Interesting statistics - nationwide, not local, but probably still somewhat close:
36% of drinking age (16-85) killed pedestrians were above 0.08. 25% of casualties in 16-20 age group, and almost 50% for 21-55 were under influence.

LC, sorry, but at its essence, this is victim blaming. I'm not excusing reckless walking behavior, but the fact that this is the major focus,*on a post about designing roads so cars are less likely to be so dangerous* illustrates just how misplaced (y)our priorities are. As I've said repeatedly, the only close calls I've had so far in Albany were while legally crossing in a crosswalk with the green light. I cannot be outside for even a few minutes anywhere in the city without seeing grossly negligent driving behavior. This is the problem. Not those mostly theoretical people crossing the street between parked cars in the middle of the night right in front of you, who are only putting themselves in danger.

Let's keep the focus on designing roads to tame the increasingly overwhelming proportion of dangerous drivers instead of only on the occasional reckless pedestrian.

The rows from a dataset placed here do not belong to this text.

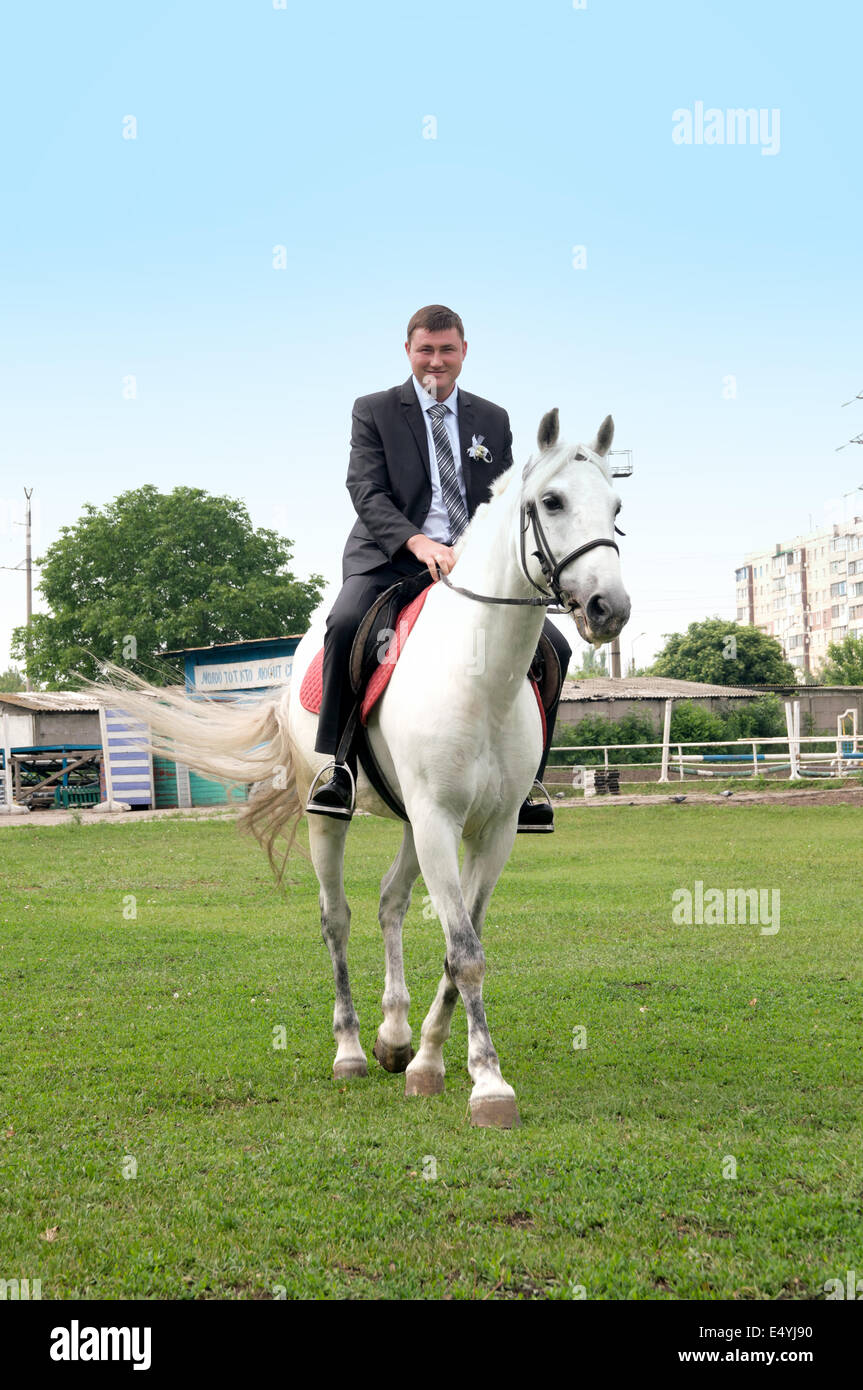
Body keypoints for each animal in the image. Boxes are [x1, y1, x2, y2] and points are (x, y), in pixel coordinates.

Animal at [91, 408, 630, 1128]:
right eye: (552, 502)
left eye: (616, 509)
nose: (609, 608)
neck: (481, 673)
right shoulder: (438, 821)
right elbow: (465, 952)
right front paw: (488, 1084)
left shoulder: (491, 831)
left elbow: (461, 944)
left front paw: (428, 1061)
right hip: (337, 817)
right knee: (338, 916)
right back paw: (349, 1049)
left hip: (409, 822)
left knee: (389, 903)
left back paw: (394, 1038)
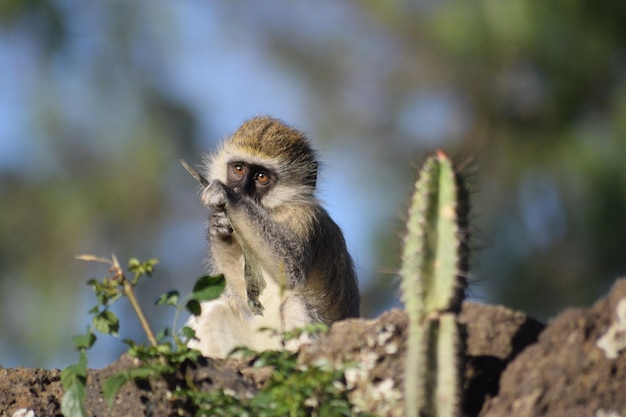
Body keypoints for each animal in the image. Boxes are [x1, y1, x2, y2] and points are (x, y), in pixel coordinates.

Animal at [185, 115, 358, 356]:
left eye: (261, 177)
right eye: (238, 169)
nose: (240, 191)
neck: (272, 212)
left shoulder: (305, 217)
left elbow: (290, 269)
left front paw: (227, 197)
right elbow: (248, 294)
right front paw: (218, 226)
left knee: (293, 305)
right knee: (213, 308)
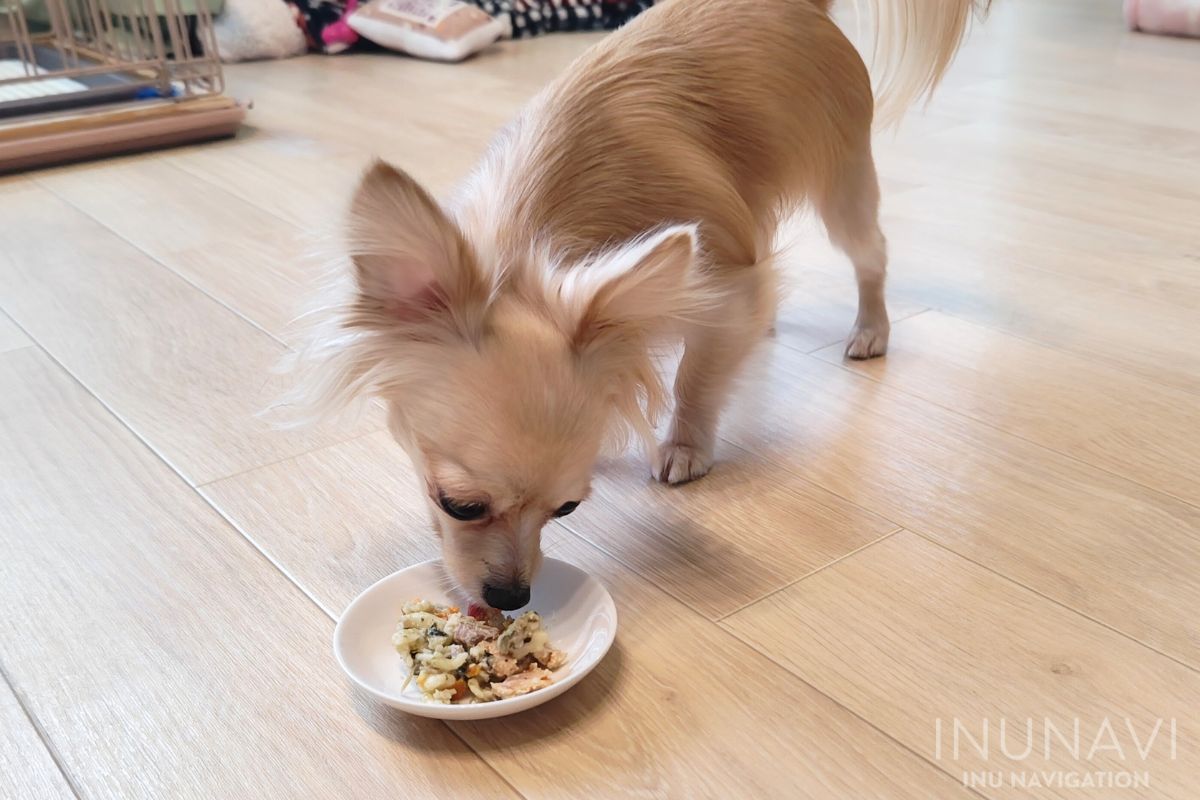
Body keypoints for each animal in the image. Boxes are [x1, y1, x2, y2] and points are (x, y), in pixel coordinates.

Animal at [290, 0, 984, 606]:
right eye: (458, 505)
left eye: (568, 509)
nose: (512, 597)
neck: (528, 238)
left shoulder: (725, 281)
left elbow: (696, 376)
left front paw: (685, 446)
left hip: (842, 182)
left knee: (871, 253)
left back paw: (871, 330)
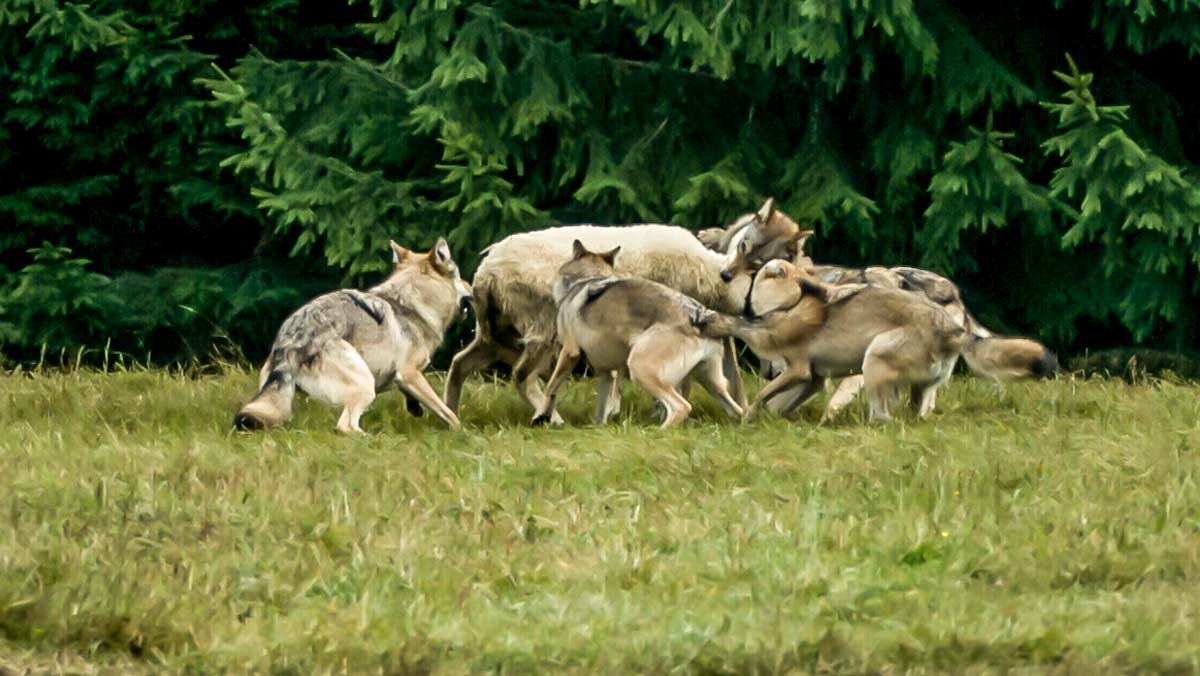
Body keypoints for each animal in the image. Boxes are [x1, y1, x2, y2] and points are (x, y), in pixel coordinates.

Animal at [234, 237, 472, 434]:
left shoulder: (402, 377)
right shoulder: (409, 373)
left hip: (278, 400)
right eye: (460, 275)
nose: (471, 286)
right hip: (365, 385)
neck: (413, 303)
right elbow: (449, 414)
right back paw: (375, 439)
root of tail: (292, 341)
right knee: (344, 427)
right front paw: (462, 434)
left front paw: (415, 407)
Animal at [532, 240, 744, 425]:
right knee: (738, 411)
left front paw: (540, 417)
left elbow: (550, 388)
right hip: (710, 382)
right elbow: (602, 407)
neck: (588, 278)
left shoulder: (570, 352)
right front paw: (599, 429)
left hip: (640, 368)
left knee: (681, 407)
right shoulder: (607, 371)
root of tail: (700, 315)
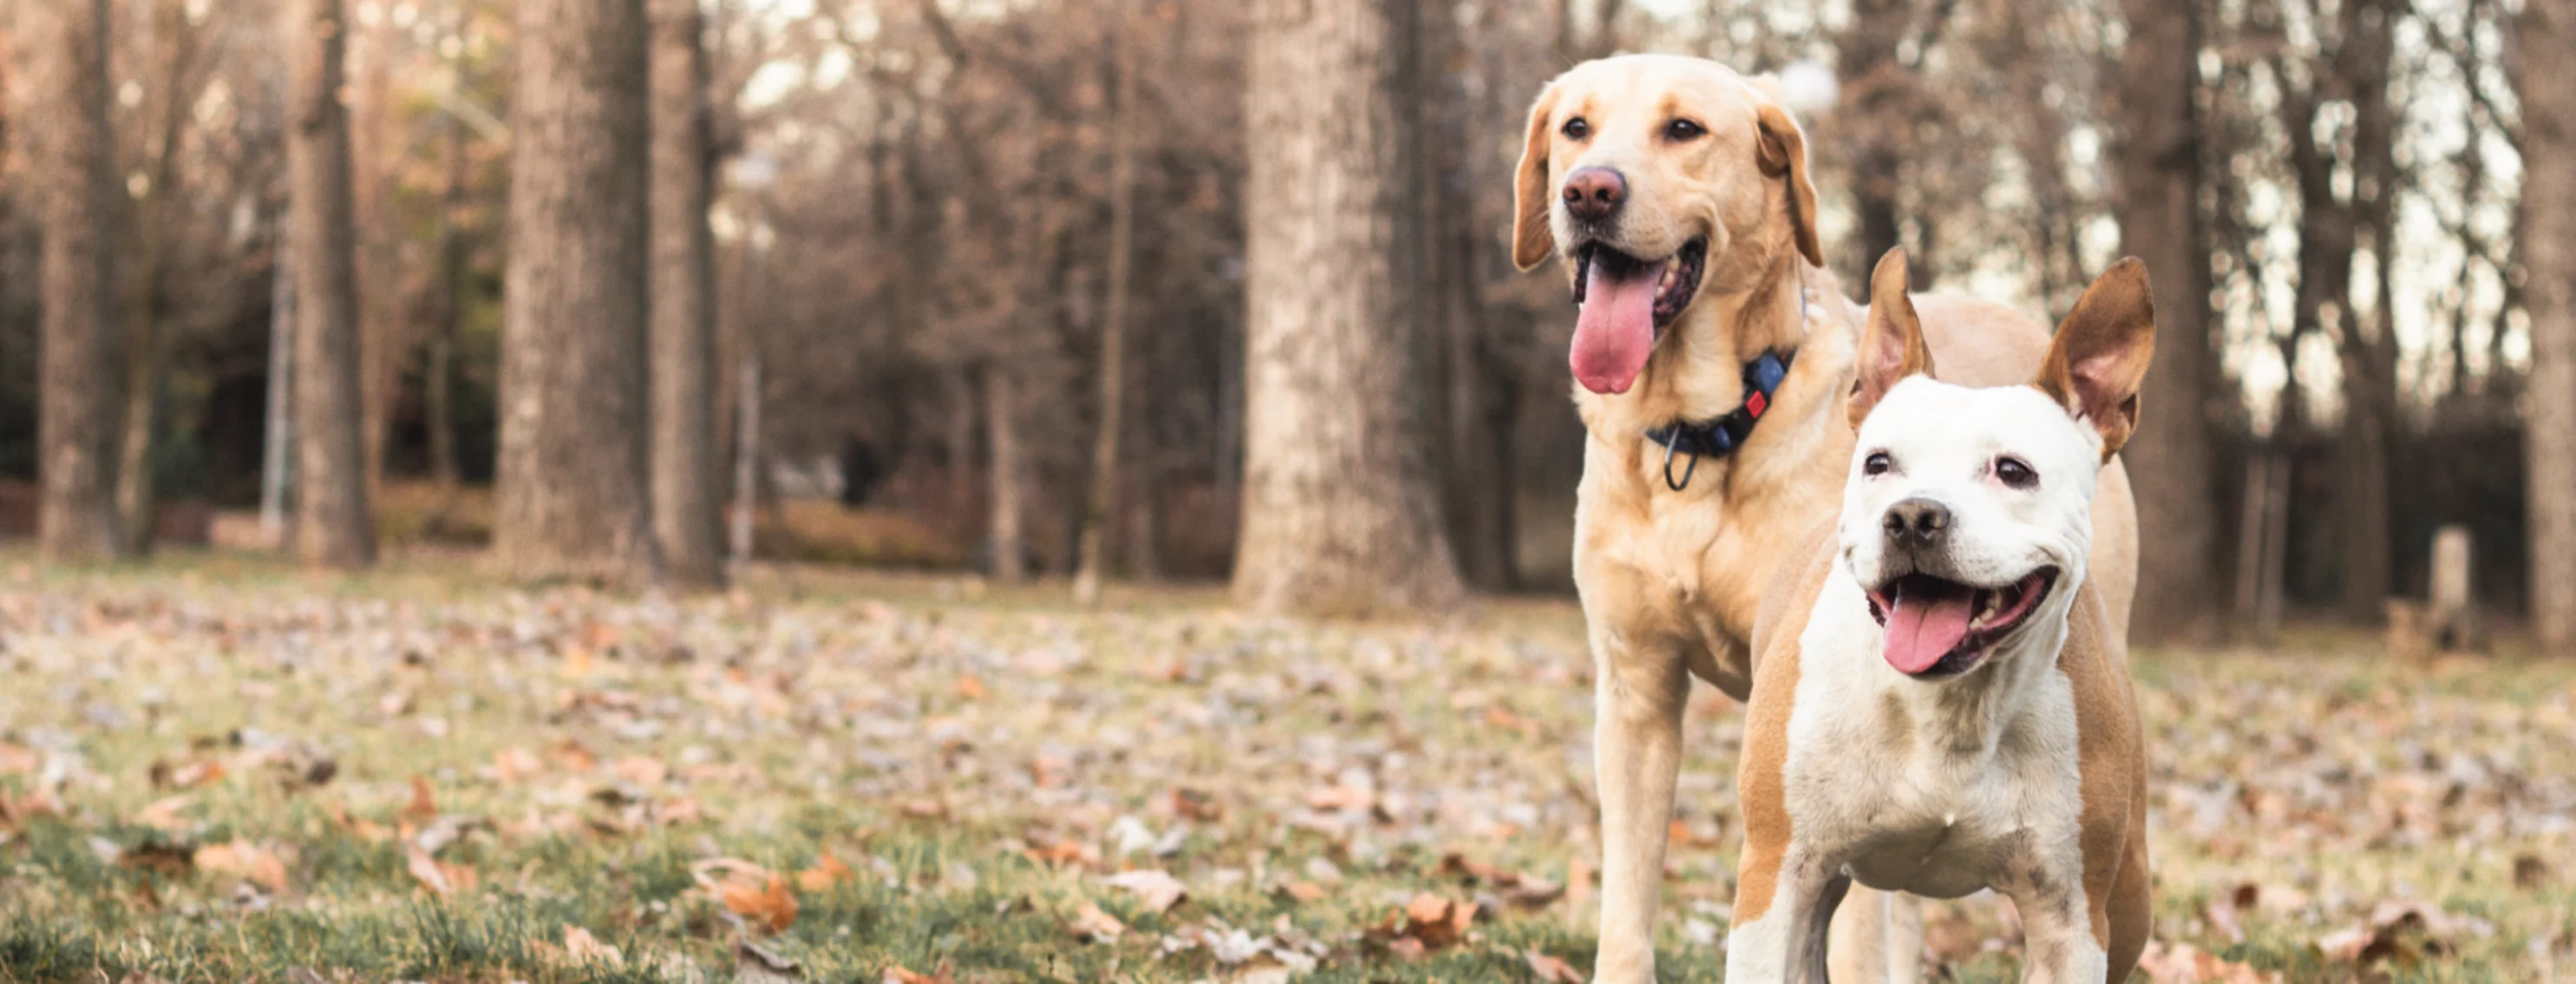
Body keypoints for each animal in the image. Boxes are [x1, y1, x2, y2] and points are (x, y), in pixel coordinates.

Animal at [1730, 249, 2153, 979]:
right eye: (1878, 463)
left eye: (2013, 471)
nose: (1913, 516)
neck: (1951, 707)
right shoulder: (1775, 879)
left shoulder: (2071, 922)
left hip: (2130, 901)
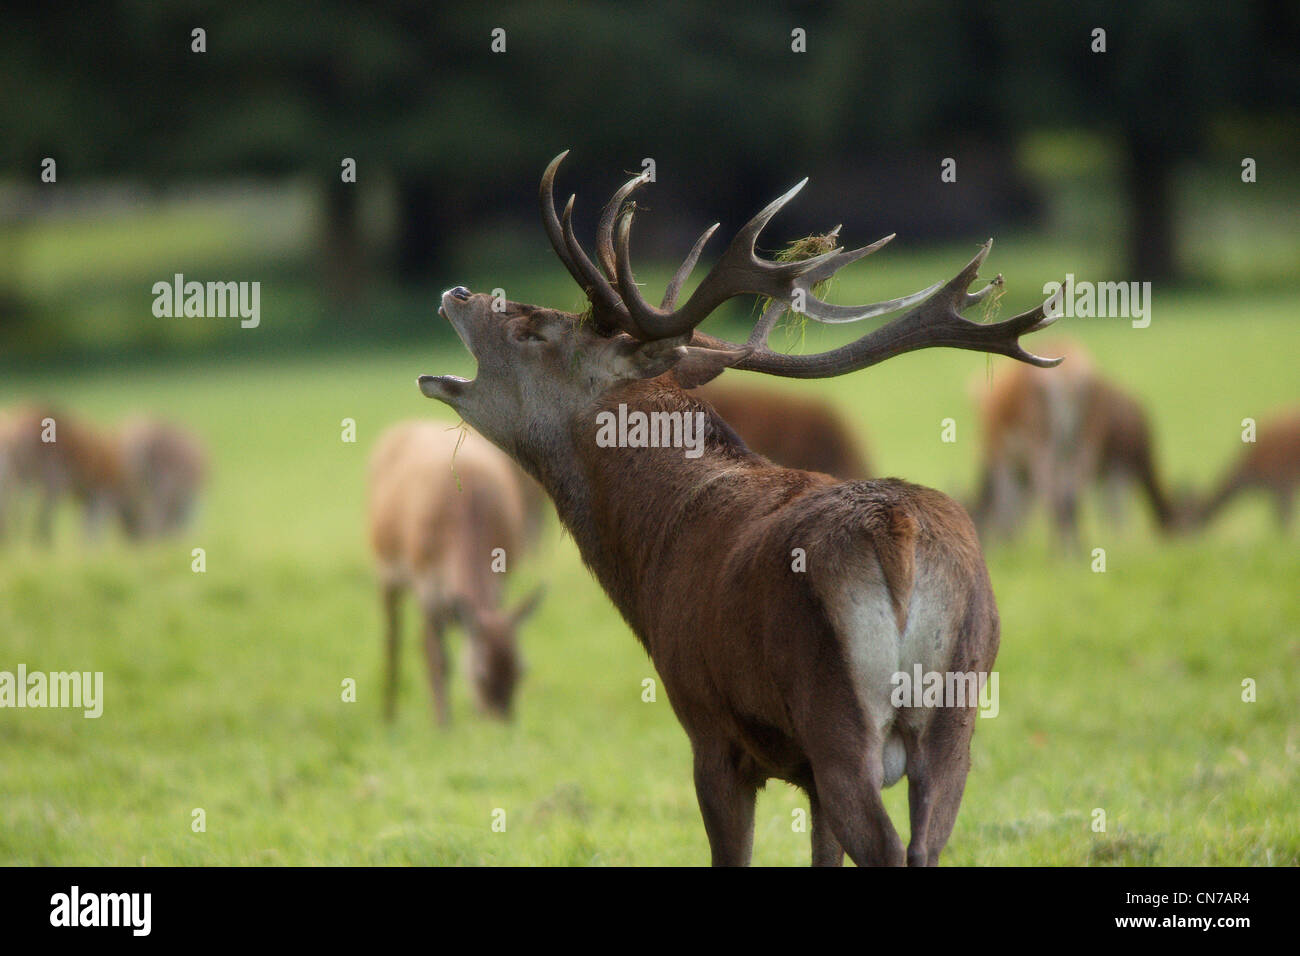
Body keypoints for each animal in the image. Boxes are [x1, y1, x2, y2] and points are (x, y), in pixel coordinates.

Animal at [368, 420, 546, 725]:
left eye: (521, 669)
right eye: (481, 675)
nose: (503, 723)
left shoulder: (501, 579)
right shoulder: (424, 582)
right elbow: (439, 659)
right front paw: (443, 725)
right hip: (385, 567)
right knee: (394, 639)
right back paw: (388, 716)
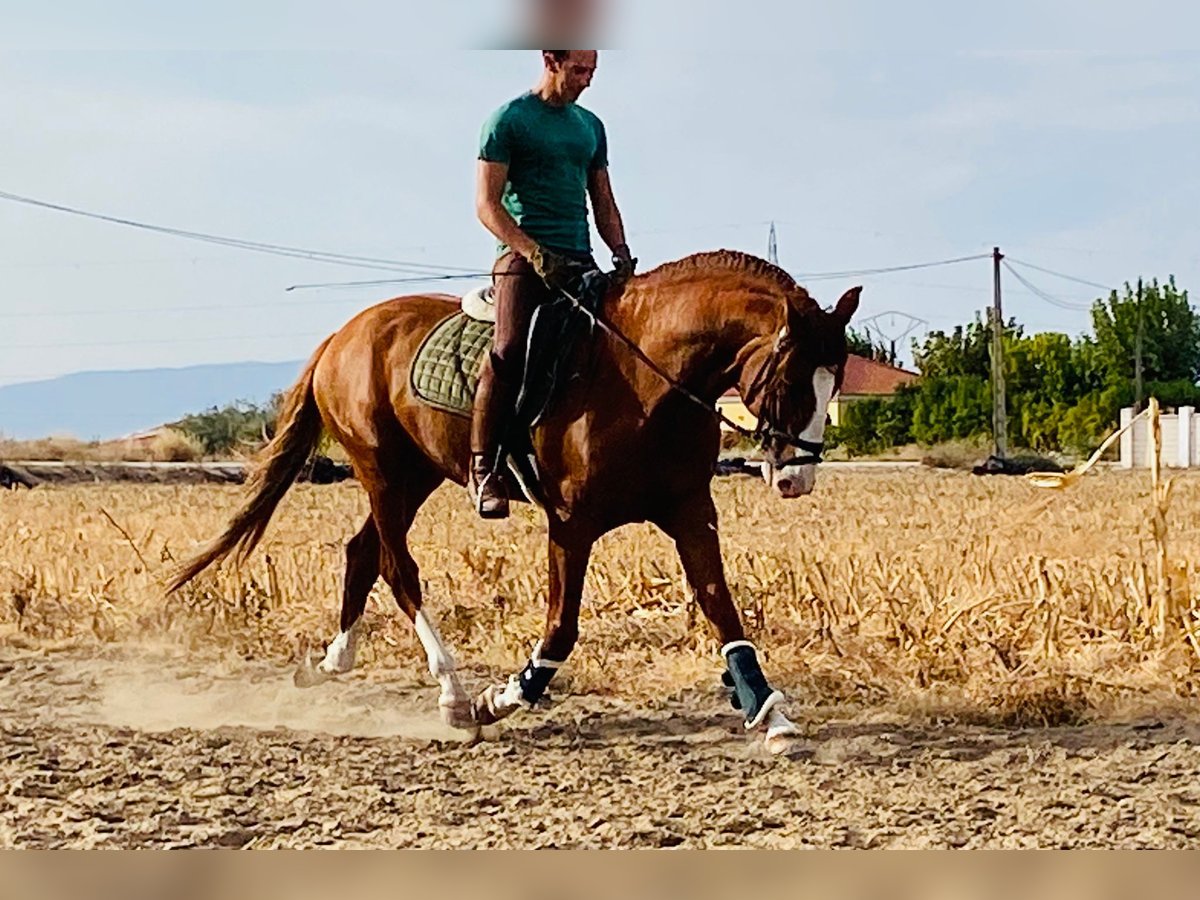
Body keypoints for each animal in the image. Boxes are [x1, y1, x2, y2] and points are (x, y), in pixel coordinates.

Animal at [171, 248, 864, 753]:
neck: (648, 381)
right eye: (792, 380)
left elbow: (724, 612)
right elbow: (561, 628)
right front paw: (499, 700)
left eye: (836, 381)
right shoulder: (571, 524)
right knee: (398, 568)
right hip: (383, 471)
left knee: (362, 551)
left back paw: (334, 661)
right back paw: (454, 696)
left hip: (416, 474)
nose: (797, 478)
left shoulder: (692, 513)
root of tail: (343, 334)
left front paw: (770, 715)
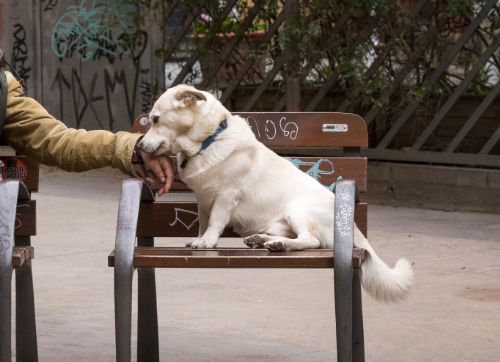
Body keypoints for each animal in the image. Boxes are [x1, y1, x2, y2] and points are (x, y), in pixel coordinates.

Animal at [142, 85, 414, 302]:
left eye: (155, 119)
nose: (141, 146)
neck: (208, 141)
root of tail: (353, 224)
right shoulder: (203, 198)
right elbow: (203, 222)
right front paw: (198, 239)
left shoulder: (225, 196)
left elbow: (215, 223)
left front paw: (207, 242)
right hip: (277, 223)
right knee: (293, 237)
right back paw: (263, 241)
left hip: (299, 210)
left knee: (311, 241)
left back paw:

And on that note, I love the focus on Central Ave between Henry Johnson and N. Allen. There are effectively two Central Avenues and N. Allen is an appropriate boundary between the two. To the west is the strip mall based high-speed arterial and to the east is, with the exception of the road design, a walkable urban avenue of the sort you'd find in the northern neighborhoods of Manhattan. I'd love to see a road diet on this stretch, with protected bike lanes of the sort that sadly were not included on Madison. As it is, the street communicates to drivers that their cars are all that matters, and those people walking around are an afterthought.

Also, in perhaps an even more obvious case, Washington Ave between Lark and Brevator should not exceed one lane in each direction, though you could certainly justify a central turn lane. A 4-3 road diet is perfect for this street, possibly even more so than Central.

Two important points were brought up in this article, the first being that simply enforcing our current laws is not working and changes to design standards [and current laws] are hard to implement because of how they are perceived by drivers.

In order to make our streets safer and more accessible for all users, we need to begin viewing road design and use through a different lens. In Troy, Capital Roots and Transport Troy created a Complete Streets ordinance that was voted second best in the nation by Smart Growth America. This duo has been implementing well-known practices like increasing bike lanes in the city along with innovative ideas like Creative Crosswalks in order to bring attention to bicyclists and pedestrians on the road and change the current conception that roads are solely for drivers.

Too often drivers object to the creation of more complete streets because it’s seen as an attack on the driving community. When roads are properly designed, however, the reality is that everyone is safer and able to travel more freely. Roads become less congested and travel times between two points decrease, which benefits drivers as much as cyclists and pedestrians.”